Parece que va de guasa lo de Cine y dentistas, pero el dúo Beatriz Lahoz y Blanca Oria que son sus animadoras están reuniendo granito a granito con su entusiasmo una bonita colección de celuloide en el que aparecen por un lado o por otro estos simpáticos profesionales a los que nadie quiere sonreir. Este año, para muestra los tres botones, se proyectaron La mujer sin cabeza (también titulada La mujer rubia, Lucrecia Martel, 2008), Marathon Mann (John Schlesinger, 1974) y Aventuras de un dentista (Elem Klimov, 1965). ¿Es o no de quedarse boquiabiertos?

La otra idea que me acompaña tiene que ver con la representación de la realidad a la que supuestamente aspira el género documental.
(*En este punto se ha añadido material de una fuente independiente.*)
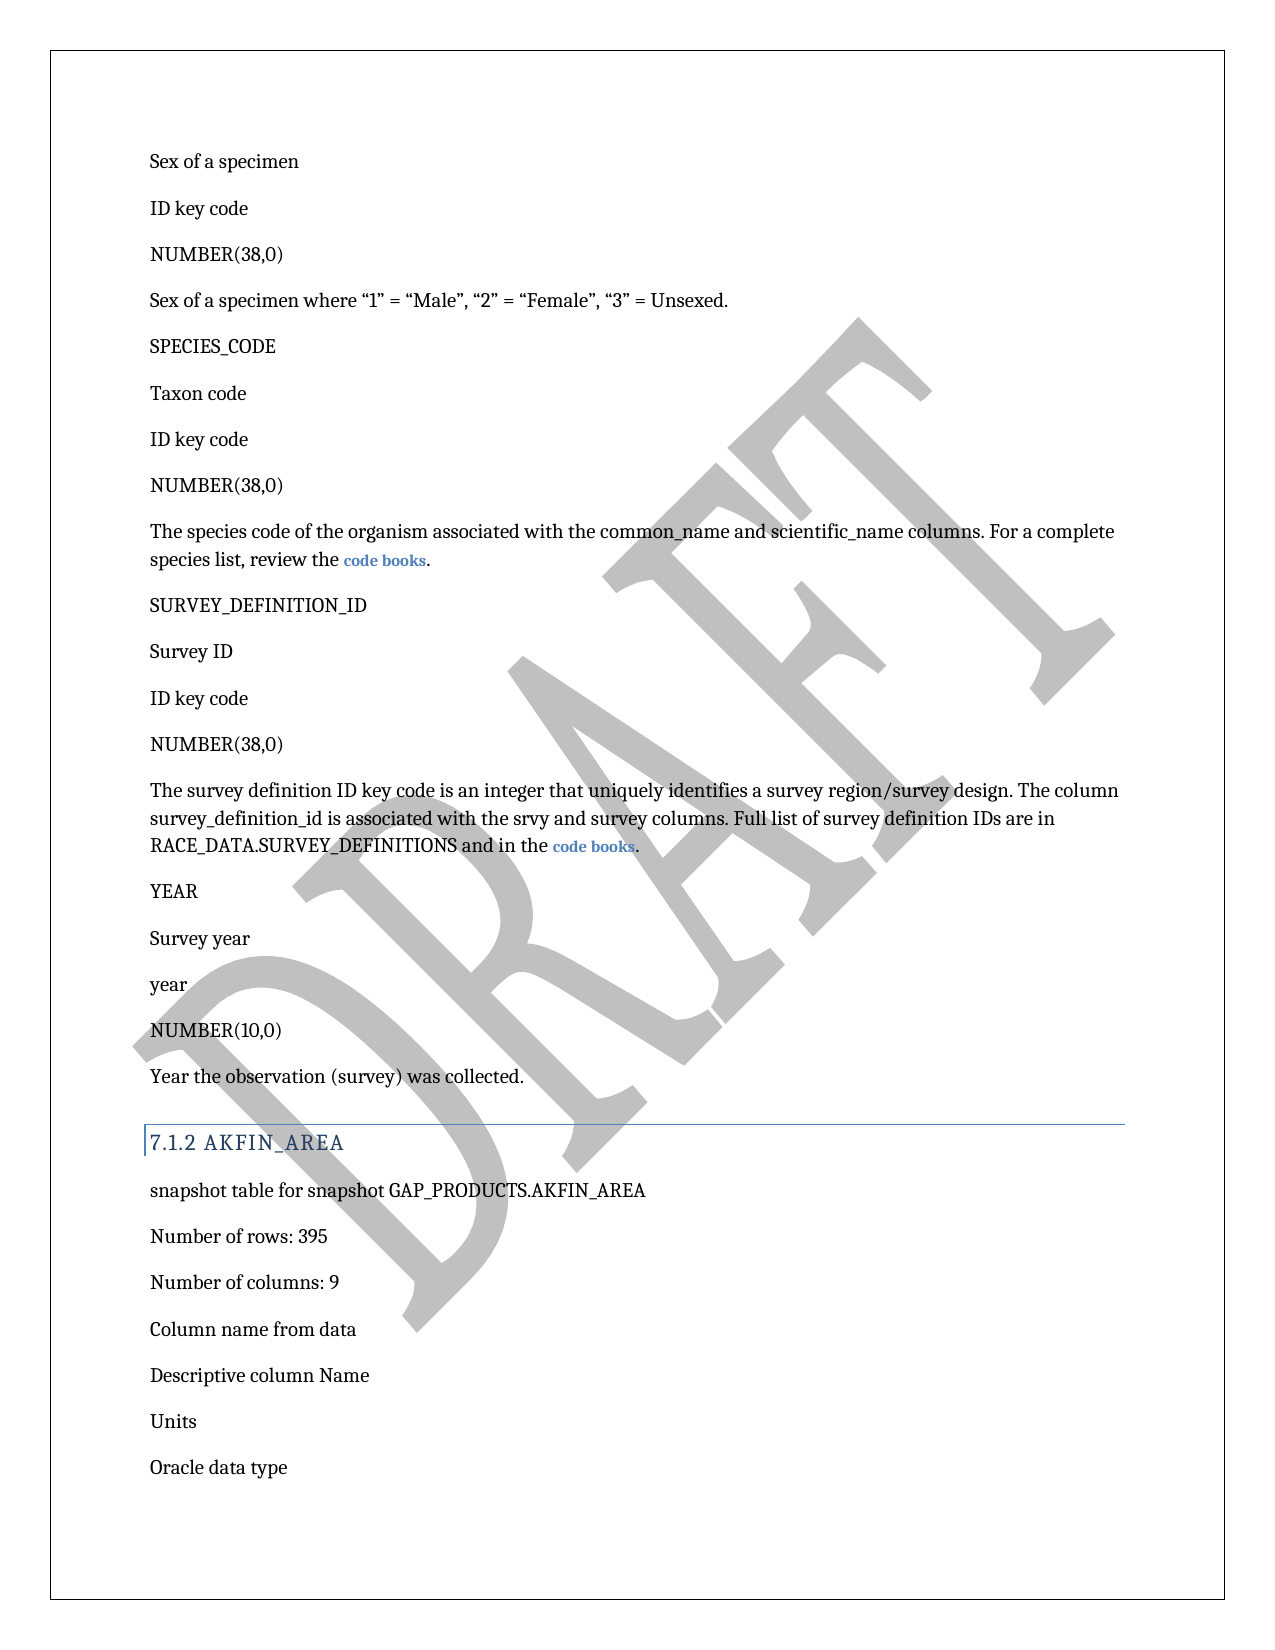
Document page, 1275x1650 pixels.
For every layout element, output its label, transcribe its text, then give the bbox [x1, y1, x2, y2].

subtitle 7.1.2 AKFIN_AREA [146, 1125, 1125, 1156]
text ID key code [150, 427, 1125, 451]
text SURVEY_DEFINITION_ID [150, 594, 1125, 618]
text NUMBER(10,0) [150, 1019, 1125, 1043]
text snapshot table for snapshot GAP_PRODUCTS.AKFIN_AREA [150, 1178, 1125, 1202]
text Number of rows: 395 [150, 1225, 1125, 1249]
text Survey year [150, 926, 1125, 950]
text The survey definition ID key code is an integer that uniquely identifies a survey region/survey design. The column survey_definition_id is associated with the srvy and survey columns. Full list of survey definition IDs are in RACE_DATA.SURVEY_DEFINITIONS and in the code books. [150, 779, 1125, 858]
text NUMBER(38,0) [150, 242, 1125, 266]
text Survey ID [150, 640, 1125, 664]
text Number of columns: 9 [150, 1271, 1125, 1295]
text NUMBER(38,0) [150, 732, 1125, 756]
text Sex of a specimen [150, 150, 1125, 174]
text Column name from data [150, 1317, 1125, 1341]
text The species code of the organism associated with the common_name and scientific_name columns. For a complete species list, review the code books. [150, 520, 1125, 571]
text year [150, 972, 1125, 996]
text Oracle data type [150, 1456, 1125, 1480]
text ID key code [150, 196, 1125, 220]
text Year the observation (survey) was collected. [150, 1065, 1125, 1089]
text Descriptive column Name [150, 1363, 1125, 1387]
text YEAR [150, 880, 1125, 904]
text Taxon code [150, 381, 1125, 405]
text NUMBER(38,0) [150, 474, 1125, 498]
text Sex of a specimen where “1” = “Male”, “2” = “Female”, “3” = Unsexed. [150, 289, 1125, 313]
text Units [150, 1410, 1125, 1434]
text SPECIES_CODE [150, 335, 1125, 359]
text ID key code [150, 686, 1125, 710]
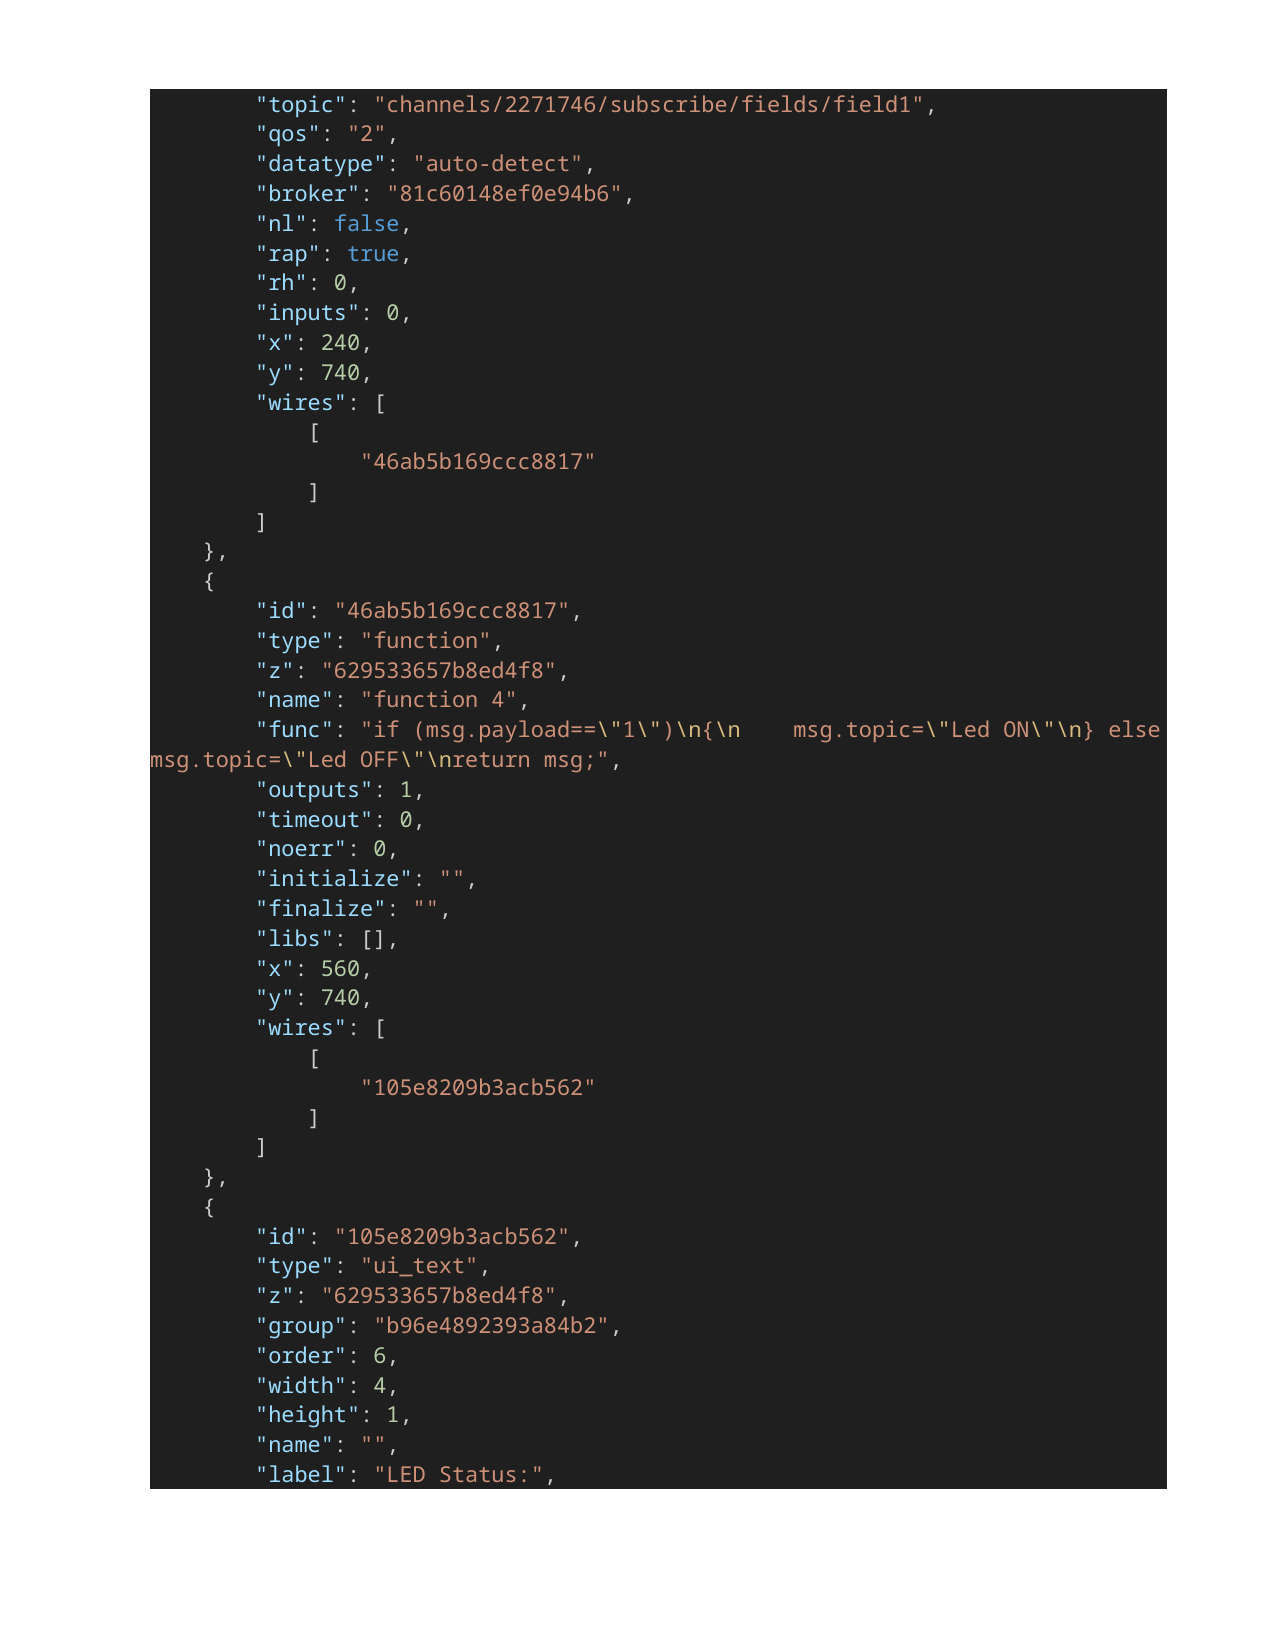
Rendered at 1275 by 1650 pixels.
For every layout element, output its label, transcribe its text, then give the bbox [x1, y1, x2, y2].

Si las fronteras genéricas cinematográficas no hubieran sido suficientemente permeables a todo tipo de contaminaciones y convivencias, la semana pasada se estrenó un ejemplo sensacional de aquello que despachamos con la etiqueta de “falso documental”, Análisis de sangre azul, un híbrido entre ficción y no ficción que desafía toda capacidad del espectador para adivinar la naturaleza de imágenes rodadas en la actualidad pero presentadas como si fueran documentos valiosos de los años cuarenta.
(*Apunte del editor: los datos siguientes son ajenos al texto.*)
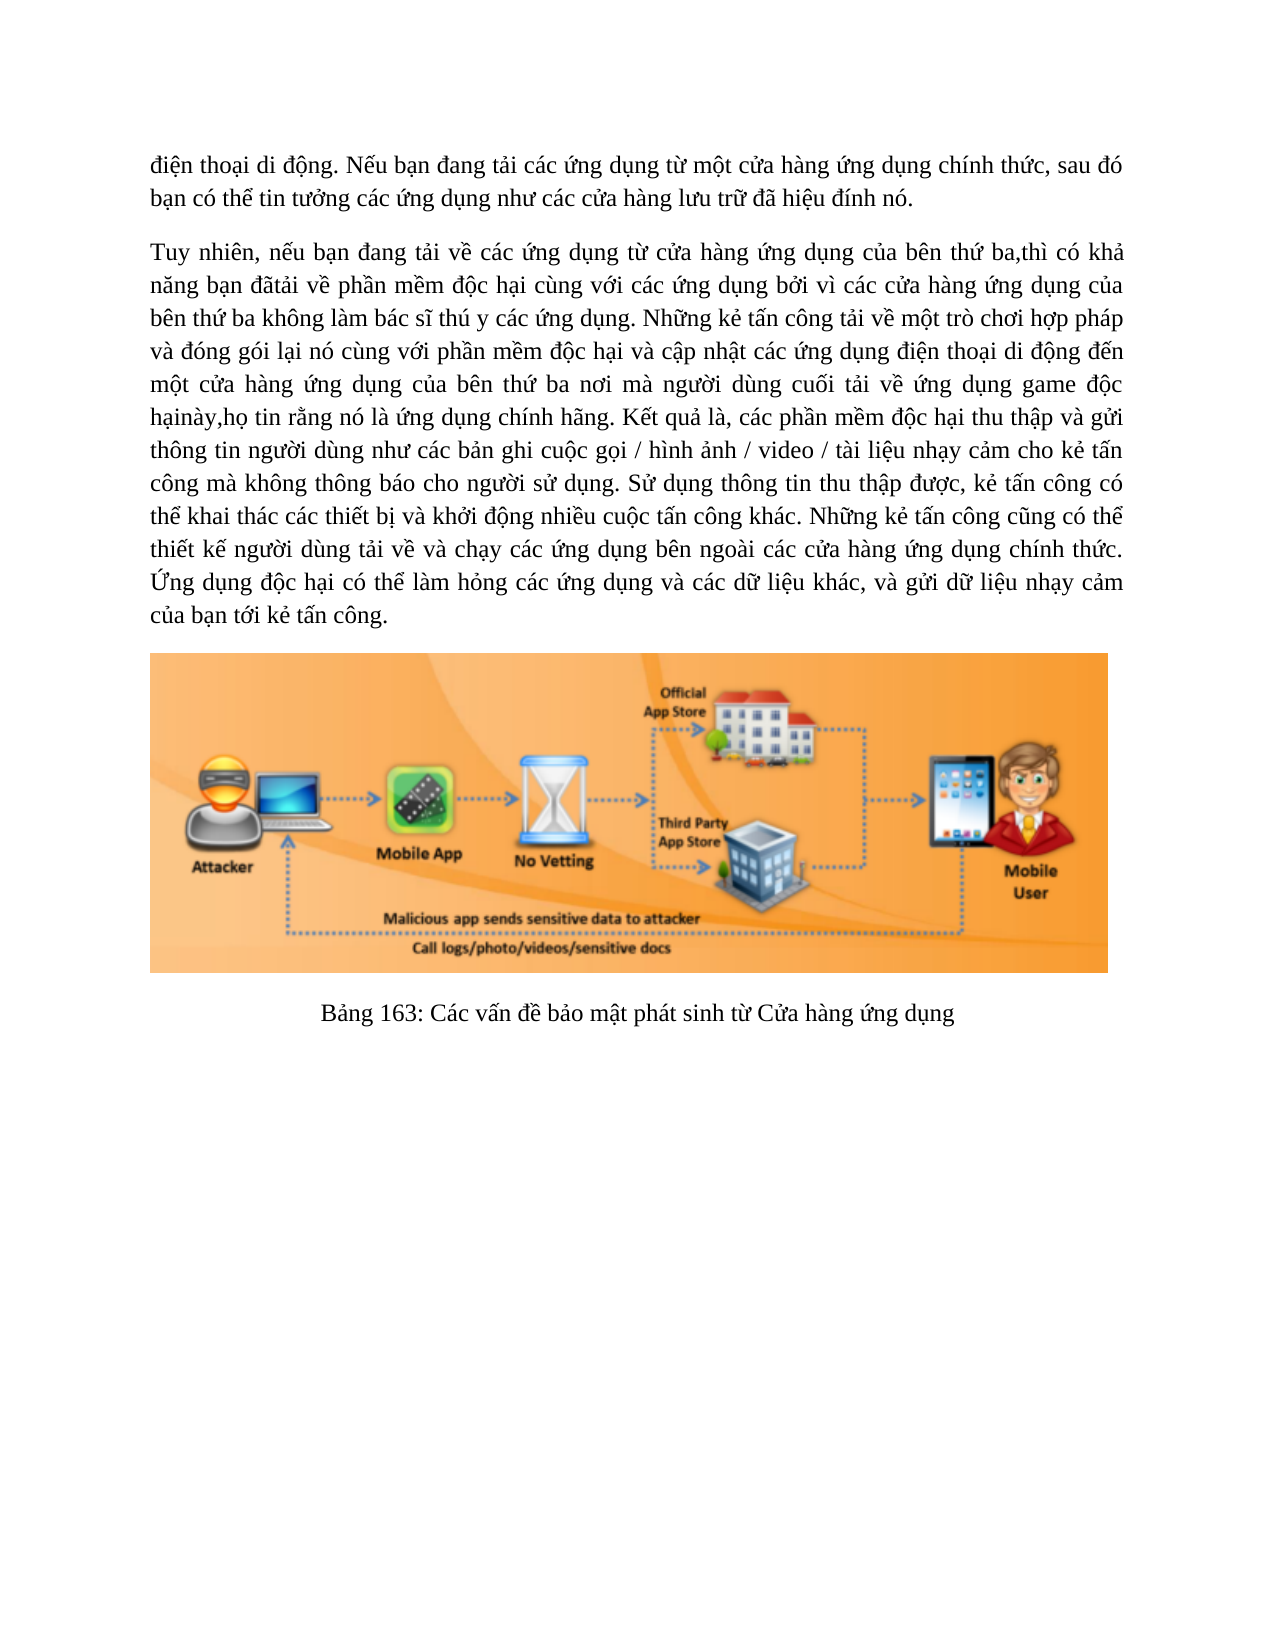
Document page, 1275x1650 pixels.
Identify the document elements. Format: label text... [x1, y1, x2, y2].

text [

Valiente, coherente, exigente y agudamente engañoso, el filme de Blanca Torres y Gabriel Velázquez es un tratado poético sobre la idiocia, sobre la aparición salvadora de un guiri alucinante y alucinado en un paradójico escenario en el que conviven la enajenación mental y el paraiso terrenal. Ustedes verán rollos del viejo formato doméstico mudo de Súper 8, convenientemente tratados, montados y enriquecidos con rótulos y música convertidos en el concienzudo trabajo científico de un doctor en psiquiatría enamorado de su profesión: amor y ciencia. Como propuesta narrativa no me dirán que no está a la altura de la excentricidad del Festival de Cine y Dentistas.
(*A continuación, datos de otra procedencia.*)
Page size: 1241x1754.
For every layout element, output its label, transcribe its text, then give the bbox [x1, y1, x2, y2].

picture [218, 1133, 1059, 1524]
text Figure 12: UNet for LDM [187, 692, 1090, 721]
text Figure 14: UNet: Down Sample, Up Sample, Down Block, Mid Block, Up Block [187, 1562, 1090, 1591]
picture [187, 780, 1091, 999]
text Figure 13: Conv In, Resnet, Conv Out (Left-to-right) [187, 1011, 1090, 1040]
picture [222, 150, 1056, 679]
Si Análisis de sangre azul desborda el concepto de ficción e invade el de documental, las obras presentadas en el Festival Internacional de Cine Documental de Navarra, Punto de vista, que se viene celebrando desde el día 6 y concluirá el día 11 del corriente, lo que hacen es reclamar nuevas definiciones para explicar a qué aspiran. Desde luego, a muchas de ellas el concepto de documental se les queda muy estrecho. Oskar Alegría, su director durante las cuatro últimas ediciones (para la próxima cede su puesto a otra persona aún no determinada) lo resumía con la idea de que estas películas, a diferencia de los documentales de La 2 y de todos los que se guían por parámetros en mayor o menor medida periodísticos o ensayísticos, no ofrecen respuestas y pretenden dejar en el aire muchas preguntas.

A mí me resulta muy clarificadora esta definición, aunque es tal la variedad y la riqueza de planteamientos narrativos de los trabajos que se exponen en Pamplona (también en el Festival Documenta Madrid que se celebrará del 4 al 14 de mayo) que seguramente no baste para abarcarlos todos. Además hay que añadir que muchos de ellos se caracterizan por la experimentación formal y casi todos por altas dosis de creatividad artística.

Lo que resulta muy frustrante es que, con rarísimas excepciones, estos filmes no traspasen el muro de cristal que les impide ser estrenados en salas comunes. En muchos casos son deslumbrantes. Por citar uno: We make couples, del canadiense Mike Holboom, un alucinante collage de imágenes y pensamientos críticos con el sistema capitalista, en clave marxista y sentimental. ¿Contradictorio? No tanto como puede parecer.